King Faisal Babes FC, Ghana
Ghananian first division side King Faisal Babes FC was named by owner Alhaji Grunsah after the slain former King of Saudi Arabia.
Fun fact, the club’s eccentric owner Grunsah could assemble a football team with his own offspring, fathering 16 boys and four girls.
Anti Drugs Strikers FC, Sierra Leone
Anti Drugs Strikers FC is a professional football outfit in Sierra Leone’s first division. It’s Instagram bio ‘say no to drugs’ succinctly sums up the inspiration behind the name.
The Botswana Premier League serves up a few
The Botswana Premier League did the heavy lifting for this list, featuring three teams - Prisons XI (affectionately dubbed ‘the warders,’ Security Systems FC, and Holy Ghost - for those looking for divine intervention.
Club Always Ready, Bolivia
Always Ready is based in La Paz, Bolivia – the highest capital city in the world by altitude. To survive matches at the gruelling altitude every other week, you can understand why this club is branded ‘always ready.’
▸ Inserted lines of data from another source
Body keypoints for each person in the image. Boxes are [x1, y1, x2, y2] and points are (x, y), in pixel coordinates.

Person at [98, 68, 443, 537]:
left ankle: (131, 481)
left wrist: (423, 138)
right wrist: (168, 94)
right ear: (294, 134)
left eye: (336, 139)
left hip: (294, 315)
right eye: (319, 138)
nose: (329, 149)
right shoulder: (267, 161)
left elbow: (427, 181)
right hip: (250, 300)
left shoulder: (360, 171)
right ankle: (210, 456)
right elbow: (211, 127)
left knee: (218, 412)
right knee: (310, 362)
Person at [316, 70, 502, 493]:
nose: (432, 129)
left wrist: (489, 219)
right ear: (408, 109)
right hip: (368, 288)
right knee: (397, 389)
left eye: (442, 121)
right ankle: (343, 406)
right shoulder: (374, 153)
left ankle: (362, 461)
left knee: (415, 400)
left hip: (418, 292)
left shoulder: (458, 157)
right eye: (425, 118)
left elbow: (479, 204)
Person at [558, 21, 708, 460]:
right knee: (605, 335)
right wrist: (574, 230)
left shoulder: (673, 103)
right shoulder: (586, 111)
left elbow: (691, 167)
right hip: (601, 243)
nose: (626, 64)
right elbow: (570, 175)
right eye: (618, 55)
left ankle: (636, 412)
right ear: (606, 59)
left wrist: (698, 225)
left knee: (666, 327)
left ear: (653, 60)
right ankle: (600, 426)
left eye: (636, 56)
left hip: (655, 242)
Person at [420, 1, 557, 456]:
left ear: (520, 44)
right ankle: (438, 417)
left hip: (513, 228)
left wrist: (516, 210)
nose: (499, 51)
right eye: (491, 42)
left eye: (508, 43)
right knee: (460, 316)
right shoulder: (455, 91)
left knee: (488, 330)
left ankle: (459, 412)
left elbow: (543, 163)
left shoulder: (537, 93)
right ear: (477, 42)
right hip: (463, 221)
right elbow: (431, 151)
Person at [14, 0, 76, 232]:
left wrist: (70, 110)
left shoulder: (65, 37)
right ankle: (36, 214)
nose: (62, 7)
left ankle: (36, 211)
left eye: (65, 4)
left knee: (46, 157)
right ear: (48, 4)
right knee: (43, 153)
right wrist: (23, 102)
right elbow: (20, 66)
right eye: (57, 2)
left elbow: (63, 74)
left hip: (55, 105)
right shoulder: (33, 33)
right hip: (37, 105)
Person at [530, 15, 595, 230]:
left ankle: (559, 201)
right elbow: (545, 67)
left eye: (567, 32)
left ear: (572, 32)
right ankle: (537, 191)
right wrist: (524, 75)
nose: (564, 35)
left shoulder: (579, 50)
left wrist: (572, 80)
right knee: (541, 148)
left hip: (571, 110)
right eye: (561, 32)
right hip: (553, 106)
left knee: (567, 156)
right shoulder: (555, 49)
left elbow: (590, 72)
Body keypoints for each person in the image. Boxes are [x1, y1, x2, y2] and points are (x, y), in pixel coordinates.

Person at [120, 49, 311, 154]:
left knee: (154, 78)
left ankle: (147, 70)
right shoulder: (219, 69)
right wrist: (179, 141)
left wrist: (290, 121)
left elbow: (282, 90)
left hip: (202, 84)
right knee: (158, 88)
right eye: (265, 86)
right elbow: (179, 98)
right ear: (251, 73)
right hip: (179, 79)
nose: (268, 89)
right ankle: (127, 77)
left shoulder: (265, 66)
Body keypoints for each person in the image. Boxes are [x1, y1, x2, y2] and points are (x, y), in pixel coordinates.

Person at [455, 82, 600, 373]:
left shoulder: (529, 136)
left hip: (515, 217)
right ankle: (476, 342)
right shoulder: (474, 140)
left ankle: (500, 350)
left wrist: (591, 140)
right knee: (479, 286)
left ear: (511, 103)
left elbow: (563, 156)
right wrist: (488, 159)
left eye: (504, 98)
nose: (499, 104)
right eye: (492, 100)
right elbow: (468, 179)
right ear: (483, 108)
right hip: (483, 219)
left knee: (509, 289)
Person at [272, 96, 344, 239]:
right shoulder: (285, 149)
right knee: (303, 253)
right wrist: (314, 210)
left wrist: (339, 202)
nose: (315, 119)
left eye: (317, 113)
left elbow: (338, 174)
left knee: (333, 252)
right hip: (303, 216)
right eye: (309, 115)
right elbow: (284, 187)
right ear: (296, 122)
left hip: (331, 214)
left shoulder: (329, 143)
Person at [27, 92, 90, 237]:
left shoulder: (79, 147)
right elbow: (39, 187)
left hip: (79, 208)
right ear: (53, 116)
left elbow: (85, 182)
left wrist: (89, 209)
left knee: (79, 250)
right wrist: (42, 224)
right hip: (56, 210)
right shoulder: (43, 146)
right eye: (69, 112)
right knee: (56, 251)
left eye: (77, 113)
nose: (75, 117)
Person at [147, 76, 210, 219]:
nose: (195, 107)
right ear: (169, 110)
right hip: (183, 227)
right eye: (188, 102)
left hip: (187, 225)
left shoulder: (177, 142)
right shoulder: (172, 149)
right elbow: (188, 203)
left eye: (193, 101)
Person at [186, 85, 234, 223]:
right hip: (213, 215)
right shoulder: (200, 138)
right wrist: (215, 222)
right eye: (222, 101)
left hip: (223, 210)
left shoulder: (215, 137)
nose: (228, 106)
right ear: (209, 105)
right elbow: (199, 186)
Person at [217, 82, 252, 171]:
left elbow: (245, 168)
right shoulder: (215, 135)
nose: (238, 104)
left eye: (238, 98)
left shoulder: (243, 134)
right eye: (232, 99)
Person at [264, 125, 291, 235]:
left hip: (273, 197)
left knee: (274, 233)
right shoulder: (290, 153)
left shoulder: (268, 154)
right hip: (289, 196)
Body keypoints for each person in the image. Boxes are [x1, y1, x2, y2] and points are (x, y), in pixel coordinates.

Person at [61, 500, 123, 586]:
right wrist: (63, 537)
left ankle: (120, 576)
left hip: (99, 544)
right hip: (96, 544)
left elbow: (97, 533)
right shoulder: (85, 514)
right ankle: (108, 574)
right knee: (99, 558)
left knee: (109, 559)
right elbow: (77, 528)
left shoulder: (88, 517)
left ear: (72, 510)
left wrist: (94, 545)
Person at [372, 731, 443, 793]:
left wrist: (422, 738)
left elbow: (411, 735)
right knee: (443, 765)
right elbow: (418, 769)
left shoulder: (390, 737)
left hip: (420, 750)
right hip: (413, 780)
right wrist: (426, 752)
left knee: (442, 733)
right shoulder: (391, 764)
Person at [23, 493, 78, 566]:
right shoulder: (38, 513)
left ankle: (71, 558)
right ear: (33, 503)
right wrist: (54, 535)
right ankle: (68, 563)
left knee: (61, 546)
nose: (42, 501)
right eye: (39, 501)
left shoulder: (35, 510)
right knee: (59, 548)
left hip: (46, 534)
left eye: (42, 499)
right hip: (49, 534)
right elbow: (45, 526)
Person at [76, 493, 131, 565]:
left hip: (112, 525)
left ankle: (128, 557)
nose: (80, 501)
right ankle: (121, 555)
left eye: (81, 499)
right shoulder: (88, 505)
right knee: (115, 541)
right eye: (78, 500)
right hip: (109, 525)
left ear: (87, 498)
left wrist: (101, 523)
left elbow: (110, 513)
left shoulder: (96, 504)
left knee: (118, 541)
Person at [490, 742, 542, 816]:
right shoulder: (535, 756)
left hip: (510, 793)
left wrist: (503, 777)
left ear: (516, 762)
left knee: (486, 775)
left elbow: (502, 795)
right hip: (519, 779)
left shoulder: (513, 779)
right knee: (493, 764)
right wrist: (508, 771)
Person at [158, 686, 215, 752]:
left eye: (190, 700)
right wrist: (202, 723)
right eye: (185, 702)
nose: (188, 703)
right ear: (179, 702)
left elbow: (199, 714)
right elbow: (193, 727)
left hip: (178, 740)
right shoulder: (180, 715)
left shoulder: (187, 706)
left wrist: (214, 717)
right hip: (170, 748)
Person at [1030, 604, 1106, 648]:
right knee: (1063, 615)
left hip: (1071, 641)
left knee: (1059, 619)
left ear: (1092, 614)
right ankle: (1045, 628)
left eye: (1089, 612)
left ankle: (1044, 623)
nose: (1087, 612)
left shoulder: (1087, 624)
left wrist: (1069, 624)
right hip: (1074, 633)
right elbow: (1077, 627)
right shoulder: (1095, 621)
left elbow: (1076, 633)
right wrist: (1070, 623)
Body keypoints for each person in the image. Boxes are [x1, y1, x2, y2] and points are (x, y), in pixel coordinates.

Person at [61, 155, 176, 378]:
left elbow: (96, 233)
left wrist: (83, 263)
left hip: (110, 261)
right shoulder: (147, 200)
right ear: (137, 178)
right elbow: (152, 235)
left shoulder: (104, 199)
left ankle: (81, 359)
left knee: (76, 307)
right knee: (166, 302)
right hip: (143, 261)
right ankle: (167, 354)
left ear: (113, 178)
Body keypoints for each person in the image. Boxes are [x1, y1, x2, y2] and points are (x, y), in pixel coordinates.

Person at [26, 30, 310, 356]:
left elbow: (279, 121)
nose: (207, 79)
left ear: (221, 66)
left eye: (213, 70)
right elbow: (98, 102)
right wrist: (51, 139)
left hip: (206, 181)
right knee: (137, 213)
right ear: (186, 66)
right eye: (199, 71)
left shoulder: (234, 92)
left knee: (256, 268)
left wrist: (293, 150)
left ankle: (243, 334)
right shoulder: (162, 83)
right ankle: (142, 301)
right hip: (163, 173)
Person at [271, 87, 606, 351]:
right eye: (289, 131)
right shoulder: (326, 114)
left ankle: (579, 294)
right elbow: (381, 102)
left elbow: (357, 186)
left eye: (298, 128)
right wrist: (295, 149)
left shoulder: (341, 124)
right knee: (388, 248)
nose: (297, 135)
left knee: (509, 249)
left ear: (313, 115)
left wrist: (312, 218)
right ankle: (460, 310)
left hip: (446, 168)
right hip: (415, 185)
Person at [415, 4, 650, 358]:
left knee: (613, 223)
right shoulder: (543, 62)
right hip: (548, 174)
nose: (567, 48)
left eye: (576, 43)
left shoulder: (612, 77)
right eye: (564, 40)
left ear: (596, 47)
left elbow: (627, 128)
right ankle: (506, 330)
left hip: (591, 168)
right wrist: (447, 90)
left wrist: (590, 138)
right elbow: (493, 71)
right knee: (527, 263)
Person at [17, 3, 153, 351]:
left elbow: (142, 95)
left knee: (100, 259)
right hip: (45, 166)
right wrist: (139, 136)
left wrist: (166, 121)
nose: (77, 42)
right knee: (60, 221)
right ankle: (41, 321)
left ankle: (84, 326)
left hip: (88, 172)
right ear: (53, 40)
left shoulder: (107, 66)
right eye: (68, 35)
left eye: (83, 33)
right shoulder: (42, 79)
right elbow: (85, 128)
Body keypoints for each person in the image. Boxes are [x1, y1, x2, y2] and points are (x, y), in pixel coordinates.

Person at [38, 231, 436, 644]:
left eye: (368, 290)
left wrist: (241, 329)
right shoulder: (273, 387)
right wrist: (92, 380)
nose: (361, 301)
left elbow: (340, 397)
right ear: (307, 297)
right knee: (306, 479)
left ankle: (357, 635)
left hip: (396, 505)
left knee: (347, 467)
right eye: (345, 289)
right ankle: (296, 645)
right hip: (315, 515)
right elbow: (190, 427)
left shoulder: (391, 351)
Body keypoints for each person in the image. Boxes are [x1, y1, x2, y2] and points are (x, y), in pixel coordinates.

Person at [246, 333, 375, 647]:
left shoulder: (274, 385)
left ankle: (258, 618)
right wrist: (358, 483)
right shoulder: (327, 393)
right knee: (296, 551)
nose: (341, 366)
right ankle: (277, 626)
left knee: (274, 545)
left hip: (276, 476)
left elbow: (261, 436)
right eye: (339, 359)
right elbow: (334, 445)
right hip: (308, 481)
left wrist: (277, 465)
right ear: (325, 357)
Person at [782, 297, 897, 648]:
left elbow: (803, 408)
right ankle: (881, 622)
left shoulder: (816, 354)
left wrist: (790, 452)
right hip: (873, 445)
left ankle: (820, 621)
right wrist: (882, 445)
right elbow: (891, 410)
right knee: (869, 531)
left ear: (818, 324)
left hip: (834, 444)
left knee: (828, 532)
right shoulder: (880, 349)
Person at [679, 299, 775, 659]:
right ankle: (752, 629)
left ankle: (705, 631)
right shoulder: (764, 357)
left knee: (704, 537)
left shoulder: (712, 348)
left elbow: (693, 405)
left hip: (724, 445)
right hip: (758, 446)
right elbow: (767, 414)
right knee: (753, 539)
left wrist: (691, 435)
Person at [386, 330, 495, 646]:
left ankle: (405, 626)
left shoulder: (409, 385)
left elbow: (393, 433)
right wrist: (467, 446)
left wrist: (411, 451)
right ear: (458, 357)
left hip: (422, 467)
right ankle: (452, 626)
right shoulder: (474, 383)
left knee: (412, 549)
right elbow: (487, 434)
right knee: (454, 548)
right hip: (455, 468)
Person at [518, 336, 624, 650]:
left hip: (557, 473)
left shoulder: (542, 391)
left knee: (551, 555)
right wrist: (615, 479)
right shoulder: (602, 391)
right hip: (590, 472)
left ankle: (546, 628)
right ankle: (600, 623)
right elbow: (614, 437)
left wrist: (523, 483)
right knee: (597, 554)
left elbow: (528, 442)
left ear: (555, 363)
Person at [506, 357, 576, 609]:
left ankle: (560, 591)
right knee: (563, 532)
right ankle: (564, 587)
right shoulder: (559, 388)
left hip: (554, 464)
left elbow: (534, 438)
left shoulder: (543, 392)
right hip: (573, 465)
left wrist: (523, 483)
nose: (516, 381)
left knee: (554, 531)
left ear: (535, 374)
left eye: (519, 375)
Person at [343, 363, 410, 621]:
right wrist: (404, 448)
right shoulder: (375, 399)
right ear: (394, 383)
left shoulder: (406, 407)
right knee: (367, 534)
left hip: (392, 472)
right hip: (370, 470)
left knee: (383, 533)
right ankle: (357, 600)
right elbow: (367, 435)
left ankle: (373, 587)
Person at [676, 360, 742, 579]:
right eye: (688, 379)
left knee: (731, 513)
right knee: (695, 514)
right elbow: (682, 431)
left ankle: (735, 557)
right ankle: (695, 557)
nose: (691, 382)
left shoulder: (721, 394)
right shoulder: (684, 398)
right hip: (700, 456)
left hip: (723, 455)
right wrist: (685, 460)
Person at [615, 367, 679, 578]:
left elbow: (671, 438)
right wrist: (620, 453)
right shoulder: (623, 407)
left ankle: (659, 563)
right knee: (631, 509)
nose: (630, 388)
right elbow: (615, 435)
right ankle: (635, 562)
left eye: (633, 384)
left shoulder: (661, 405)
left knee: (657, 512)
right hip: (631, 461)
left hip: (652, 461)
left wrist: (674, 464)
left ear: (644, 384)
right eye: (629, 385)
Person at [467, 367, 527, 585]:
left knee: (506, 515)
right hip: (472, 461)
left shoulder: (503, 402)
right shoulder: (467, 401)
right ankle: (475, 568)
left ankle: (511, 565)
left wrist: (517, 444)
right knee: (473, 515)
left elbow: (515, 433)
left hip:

Although Julio Baldivieso’s side could have been accused of false advertising when it was dumped out of the Copa Libertadores in the qualifying stage by Magallanes earlier in March.
Cape Coast Mysterious Ebusua Dwarfs, Ghana
These Dwarfs stand tall in the Ghanaian Premier League.
You might not think dwarves are that intimidating – sports franchises prefer Giants, as a rule – but in Ghanaian voodoo, moatia are terrifying, 1ft-tall forest dwellers. They’re known for being tricksters, possessing a phenomenal knowledge of herbs, and having their feet on backwards – which surely wouldn’t help in a difficult tie against Hearts of Oak.
Also, the Dwarf’s grudge match with eternal rival Cape Coast venomous vipers FC is compulsory viewing.
Deportivo Moron, Argentina
Like MiddelFart FC, the name sounds dubious, but its origins are an innocuous nod to the region in Buenos Aires Deportivo Moron represents.
FC Santa Claus, Finland
It’s impossible not to have a soft spot for FC Santa Claus in Finland, which takes its name from the bearded North Pole patriarch.
According to urban myth, Jolly Saint Nick made the move north from his place of origin in Rovaniemi, where FC Santa Claus was founded. Some speculate that father Christmas stood in goal for the club during its formative years.
As per our stringent fact-checking, representatives from the North Pole were contacted for confirmation, but declined to comment. Suffice to say, fans are always tickled when FC Santa Claus brings the gift of good football.
Insurance Management Bears, Bahamas
Insurance Management Bears, or IM Bears FC for short terrorises defences in the idyllic tax haven with an aggressive press, eye for goal and rigorous financial acumen.
Solid SC, Sri Lanka
Succinct, no-nonsance and what you see is what you get from ‘solid’ SC for those looking for a team to back in Sri Lanka.
SV Robinhood, Suriname
How can you not love a team named after cult hero Robinhood, this side from Suriname hit a bullseye with its choice of name. Unlike its namesake, the story of this fabled club is not that of an underdog, SV Robinhood is the most decorated club in Suriname, with 24 league titles.
Grasshoper Club Zurich, Switzerland
The cult-hero is often the butt of headlines from media outlets across Europe when in action in the UEFA Champions League, but Grasshopper Club Zurich is no joke.
The Grasshoppers have won the Swiss Super League a record 27 times and reached the quarter-finals of the European Cup in the 1978-1979.
Lincoln Red Imps FC, Gibraltar
Not to be confused with England's Lincoln City Imps, The Red Imps are not to be looked down upon, as the most decorated club in the Gibraltar National League, with 24 league titles.
In 2021, the club became the first team from Gibraltar to reach the group stages of a European cup competition.
To add to the Red Imps' allure, their home ground stakes a claim for the most picturesque stadium in the world.